QBE profit drops after Latin America struggle
QBE’s first-half profit fell 18% to $US392 million ($365 million), in line with the company’s recent market warning, due mainly to claims reserve strengthening related to the Argentine workers’ compensation portfolio.
Group CEO John Neal says the company is “extremely disappointed” by the Latin American problems but has acted decisively to put them behind it. “Other than in Latin America, the group’s divisional results are solid and in line with our internal plans.”
Gross written premium (GWP) fell 10% to $US8.49 billion ($9.11 billion) mainly on weakness in Europe and North America, while the combined operating ratio deteriorated to 96.5% from 92.8% in the corresponding period last year.
Mr Neal says the drop in GWP reflects decisions to exit some non-core and underperforming areas, while market conditions have been more competitive than anticipated.
Premium rate increases on renewed business averaged 0.7% in the half, compared with a rise of about 5% in the corresponding period last year and an original full-year expectation of 2.5%.
North American operations posted an insurance loss of $US7 million ($7.5 million), while the European result gained 3% to $US111 million ($119 million).
Australia and New Zealand insurance earnings fell 3% to $US348 million ($374 million). The company warns rates will remain under pressure, with full-year local currency premium growth forecast at 2-3%.
Last week QBE completed a $650 million institution share placement, and it expects to raise about $160 million through a retail offer next month to Australian and New Zealand shareholders.
The offers are part of a wider capital program that includes the spin-off of the Australian lenders’ mortgage insurance business and the sale of agency businesses.
QBE says the capital program will allow it to be less conservative in its investment strategy, and its risk asset exposure will increase to about 15% “over time” from about 2% at the end of last year.
QBE forecasts a full-year GWP of $US16.6-17 billion ($17.8-18.2 billion), a combined operating ratio of 95-96% and an insurance profit margin of 8-9%. Mr Neal says the company’s guidance points to full-year earnings of about $US850 million ($912 million).
Meanwhile, Fitch has affirmed QBE’s long-term issuer default rating at A- and its subsidiaries’ insurer financial strength ratings at A+, with a negative outlook.
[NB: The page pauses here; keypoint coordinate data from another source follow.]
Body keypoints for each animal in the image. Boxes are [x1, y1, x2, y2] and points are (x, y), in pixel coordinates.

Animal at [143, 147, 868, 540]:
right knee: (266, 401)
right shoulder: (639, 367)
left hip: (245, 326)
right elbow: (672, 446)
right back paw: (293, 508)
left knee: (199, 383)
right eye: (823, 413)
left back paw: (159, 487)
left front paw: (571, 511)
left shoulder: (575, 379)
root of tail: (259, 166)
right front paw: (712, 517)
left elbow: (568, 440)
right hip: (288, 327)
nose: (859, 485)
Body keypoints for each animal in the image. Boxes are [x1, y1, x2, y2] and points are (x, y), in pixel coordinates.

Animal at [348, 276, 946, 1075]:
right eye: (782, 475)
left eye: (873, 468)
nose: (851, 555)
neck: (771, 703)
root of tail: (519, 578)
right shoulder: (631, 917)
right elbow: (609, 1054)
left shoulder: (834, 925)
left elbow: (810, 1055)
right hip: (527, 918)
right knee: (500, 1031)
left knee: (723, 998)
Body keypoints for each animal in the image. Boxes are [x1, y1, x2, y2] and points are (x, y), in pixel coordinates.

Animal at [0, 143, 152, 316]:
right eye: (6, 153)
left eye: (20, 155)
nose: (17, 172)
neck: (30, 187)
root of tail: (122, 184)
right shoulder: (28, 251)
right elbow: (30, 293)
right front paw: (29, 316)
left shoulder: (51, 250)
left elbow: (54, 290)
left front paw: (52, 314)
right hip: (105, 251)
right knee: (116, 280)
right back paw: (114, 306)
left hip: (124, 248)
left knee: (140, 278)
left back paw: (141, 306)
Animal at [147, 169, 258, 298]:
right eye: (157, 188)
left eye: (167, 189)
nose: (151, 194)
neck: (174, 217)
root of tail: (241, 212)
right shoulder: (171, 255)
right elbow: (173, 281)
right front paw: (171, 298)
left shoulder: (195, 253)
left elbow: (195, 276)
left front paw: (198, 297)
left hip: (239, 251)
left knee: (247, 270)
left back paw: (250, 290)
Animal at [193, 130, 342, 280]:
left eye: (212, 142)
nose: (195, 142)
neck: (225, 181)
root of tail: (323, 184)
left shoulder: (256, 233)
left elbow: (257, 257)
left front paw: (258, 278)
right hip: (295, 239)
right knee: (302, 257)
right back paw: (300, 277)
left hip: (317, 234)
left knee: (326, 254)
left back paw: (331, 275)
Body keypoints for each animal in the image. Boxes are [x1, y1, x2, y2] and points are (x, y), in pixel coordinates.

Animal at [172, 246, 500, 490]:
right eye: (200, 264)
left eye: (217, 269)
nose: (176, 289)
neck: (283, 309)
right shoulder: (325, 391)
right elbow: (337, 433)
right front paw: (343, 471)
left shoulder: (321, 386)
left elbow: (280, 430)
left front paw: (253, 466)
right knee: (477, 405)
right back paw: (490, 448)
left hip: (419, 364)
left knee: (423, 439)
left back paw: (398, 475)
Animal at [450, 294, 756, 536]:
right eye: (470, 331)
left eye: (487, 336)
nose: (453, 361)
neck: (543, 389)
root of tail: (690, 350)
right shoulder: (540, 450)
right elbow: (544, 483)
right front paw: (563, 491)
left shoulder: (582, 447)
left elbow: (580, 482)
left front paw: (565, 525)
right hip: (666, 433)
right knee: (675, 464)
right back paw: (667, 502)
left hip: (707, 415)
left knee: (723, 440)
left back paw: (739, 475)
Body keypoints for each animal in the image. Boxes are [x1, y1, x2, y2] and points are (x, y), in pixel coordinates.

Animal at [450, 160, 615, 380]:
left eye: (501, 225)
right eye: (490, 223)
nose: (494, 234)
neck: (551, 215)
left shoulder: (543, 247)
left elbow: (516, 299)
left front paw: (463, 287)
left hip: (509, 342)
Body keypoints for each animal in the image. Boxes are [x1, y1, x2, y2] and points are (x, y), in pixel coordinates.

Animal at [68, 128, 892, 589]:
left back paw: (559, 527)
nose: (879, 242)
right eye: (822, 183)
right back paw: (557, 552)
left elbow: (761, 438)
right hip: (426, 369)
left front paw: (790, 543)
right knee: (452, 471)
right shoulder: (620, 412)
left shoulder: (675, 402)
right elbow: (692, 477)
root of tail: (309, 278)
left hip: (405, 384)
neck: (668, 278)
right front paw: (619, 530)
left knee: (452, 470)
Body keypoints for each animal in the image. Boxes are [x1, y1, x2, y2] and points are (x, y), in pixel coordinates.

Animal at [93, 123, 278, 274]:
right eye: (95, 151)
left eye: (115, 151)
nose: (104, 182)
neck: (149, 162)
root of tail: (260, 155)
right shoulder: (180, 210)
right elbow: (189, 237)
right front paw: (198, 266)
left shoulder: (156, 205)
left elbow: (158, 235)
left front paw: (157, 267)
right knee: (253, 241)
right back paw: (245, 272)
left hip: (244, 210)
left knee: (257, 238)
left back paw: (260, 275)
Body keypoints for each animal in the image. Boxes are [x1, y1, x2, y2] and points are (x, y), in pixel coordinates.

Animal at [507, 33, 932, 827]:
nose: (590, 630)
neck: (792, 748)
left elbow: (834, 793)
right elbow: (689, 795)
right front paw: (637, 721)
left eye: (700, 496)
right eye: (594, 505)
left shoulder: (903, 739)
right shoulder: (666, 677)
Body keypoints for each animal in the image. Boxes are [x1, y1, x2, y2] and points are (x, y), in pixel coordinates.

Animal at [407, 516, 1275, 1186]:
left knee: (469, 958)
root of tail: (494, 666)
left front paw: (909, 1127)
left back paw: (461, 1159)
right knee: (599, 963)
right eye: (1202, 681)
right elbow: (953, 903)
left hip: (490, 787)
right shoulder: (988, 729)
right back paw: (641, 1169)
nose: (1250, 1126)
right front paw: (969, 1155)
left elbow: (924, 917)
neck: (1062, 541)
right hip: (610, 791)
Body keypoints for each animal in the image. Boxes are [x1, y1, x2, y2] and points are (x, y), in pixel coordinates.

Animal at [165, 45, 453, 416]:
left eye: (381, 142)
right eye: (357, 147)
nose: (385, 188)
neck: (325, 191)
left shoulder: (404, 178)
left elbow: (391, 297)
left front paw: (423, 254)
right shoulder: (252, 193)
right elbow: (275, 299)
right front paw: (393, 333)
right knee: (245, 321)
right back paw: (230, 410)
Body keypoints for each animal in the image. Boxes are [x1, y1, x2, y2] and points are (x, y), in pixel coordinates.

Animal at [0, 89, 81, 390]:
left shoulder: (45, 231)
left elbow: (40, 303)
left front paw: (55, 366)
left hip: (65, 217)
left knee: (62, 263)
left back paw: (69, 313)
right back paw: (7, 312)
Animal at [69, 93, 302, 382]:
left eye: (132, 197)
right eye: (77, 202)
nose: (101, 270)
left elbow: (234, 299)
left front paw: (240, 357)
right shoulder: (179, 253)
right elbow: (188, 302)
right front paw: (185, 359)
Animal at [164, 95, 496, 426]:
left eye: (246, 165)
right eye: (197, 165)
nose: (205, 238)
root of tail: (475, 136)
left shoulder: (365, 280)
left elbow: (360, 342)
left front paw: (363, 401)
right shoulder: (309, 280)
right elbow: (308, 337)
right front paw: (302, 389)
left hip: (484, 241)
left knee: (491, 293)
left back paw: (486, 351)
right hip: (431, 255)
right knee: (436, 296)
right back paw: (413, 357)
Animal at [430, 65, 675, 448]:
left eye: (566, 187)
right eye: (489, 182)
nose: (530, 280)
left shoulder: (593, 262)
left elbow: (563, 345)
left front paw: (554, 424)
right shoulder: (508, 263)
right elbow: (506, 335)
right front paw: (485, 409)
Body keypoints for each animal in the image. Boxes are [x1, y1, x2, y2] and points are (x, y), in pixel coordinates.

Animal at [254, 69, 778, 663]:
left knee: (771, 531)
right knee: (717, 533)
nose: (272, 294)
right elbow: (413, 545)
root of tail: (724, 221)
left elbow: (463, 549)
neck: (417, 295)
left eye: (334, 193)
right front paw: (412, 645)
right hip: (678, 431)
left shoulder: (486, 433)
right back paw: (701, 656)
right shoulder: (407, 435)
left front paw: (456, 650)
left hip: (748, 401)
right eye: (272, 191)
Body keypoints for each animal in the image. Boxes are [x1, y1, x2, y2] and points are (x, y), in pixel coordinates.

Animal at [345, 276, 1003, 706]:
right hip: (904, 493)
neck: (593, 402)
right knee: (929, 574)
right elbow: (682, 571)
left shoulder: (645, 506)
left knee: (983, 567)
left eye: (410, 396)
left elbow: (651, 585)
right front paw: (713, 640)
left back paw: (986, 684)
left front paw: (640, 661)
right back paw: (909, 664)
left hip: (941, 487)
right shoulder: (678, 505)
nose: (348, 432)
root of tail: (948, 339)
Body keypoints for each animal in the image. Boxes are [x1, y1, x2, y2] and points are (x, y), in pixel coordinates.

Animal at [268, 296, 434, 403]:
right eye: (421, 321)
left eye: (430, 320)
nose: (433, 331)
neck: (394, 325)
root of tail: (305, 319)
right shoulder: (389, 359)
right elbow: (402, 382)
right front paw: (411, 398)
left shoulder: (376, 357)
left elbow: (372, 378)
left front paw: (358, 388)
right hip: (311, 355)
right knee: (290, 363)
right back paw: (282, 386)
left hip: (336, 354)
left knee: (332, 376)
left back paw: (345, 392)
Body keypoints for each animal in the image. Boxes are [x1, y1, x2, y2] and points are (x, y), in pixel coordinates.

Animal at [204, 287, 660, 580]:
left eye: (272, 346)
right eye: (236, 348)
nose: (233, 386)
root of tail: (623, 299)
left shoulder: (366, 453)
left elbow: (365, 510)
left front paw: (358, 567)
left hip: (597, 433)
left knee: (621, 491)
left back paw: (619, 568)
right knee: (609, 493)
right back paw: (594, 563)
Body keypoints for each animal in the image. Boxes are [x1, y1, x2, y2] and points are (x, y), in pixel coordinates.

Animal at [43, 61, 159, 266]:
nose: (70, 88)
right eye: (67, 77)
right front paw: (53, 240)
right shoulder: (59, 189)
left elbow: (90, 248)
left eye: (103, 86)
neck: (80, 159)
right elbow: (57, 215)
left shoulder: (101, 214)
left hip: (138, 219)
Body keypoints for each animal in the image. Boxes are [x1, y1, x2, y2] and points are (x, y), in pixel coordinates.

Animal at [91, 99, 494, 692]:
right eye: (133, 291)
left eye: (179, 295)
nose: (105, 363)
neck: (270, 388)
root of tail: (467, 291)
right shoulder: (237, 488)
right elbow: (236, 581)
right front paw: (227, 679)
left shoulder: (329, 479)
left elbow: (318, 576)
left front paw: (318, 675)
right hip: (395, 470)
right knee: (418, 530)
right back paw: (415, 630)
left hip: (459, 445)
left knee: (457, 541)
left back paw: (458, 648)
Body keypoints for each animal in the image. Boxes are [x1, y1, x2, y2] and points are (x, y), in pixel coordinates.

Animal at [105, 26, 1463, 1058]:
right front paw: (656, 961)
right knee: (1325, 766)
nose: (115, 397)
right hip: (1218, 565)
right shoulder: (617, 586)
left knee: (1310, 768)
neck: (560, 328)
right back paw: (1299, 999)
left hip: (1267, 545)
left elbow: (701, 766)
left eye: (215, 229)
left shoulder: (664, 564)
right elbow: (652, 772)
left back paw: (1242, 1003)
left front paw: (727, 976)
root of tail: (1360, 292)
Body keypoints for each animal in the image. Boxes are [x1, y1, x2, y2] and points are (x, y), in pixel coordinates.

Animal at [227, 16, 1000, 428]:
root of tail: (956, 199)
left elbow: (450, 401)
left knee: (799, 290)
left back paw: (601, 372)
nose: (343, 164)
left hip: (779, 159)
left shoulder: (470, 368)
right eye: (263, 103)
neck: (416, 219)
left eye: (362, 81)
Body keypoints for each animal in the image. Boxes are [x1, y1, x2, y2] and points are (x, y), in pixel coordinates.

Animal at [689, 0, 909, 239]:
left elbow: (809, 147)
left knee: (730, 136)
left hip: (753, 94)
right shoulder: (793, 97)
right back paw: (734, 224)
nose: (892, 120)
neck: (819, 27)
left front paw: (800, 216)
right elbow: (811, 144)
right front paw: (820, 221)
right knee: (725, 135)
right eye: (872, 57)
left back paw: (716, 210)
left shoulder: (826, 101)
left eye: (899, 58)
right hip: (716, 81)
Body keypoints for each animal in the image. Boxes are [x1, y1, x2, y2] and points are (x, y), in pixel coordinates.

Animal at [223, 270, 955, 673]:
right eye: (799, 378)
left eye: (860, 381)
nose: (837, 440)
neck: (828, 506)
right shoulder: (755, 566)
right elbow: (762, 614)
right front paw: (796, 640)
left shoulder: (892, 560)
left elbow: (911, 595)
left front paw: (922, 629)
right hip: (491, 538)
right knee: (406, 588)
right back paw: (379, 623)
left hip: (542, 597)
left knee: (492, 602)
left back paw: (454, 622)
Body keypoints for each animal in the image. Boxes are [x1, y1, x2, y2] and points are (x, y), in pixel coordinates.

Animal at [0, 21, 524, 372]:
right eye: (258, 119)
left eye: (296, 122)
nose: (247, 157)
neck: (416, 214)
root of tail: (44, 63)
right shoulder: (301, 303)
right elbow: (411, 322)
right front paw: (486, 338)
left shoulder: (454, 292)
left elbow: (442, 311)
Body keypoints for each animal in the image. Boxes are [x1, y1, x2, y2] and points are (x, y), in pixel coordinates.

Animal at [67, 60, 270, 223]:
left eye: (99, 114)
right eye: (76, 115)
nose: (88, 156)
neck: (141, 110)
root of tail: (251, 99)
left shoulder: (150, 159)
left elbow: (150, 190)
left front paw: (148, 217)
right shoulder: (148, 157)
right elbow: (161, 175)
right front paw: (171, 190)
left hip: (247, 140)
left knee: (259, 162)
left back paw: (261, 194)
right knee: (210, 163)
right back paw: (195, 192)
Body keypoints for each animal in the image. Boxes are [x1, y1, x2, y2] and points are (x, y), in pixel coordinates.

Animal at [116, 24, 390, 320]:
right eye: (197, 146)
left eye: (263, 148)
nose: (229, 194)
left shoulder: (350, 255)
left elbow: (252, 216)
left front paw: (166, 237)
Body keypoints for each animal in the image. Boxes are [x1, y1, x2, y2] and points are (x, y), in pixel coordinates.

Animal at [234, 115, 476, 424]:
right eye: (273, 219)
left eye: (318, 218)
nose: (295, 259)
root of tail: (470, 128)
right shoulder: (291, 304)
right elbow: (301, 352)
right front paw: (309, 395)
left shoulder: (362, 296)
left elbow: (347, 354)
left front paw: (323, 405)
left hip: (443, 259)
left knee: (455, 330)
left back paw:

The decision reflects the insurer’s improving capital and financial leverage ratios, and its historically strong underwriting performance. This is supported by a comprehensive reinsurance program and low-risk investment portfolio, the ratings agency says.
However, it says these strengths are offset by uncertainty around QBE’s significant level of goodwill. There is also potential for financial flexibility to be constrained due to further impairments, operational underperformance and weak earnings.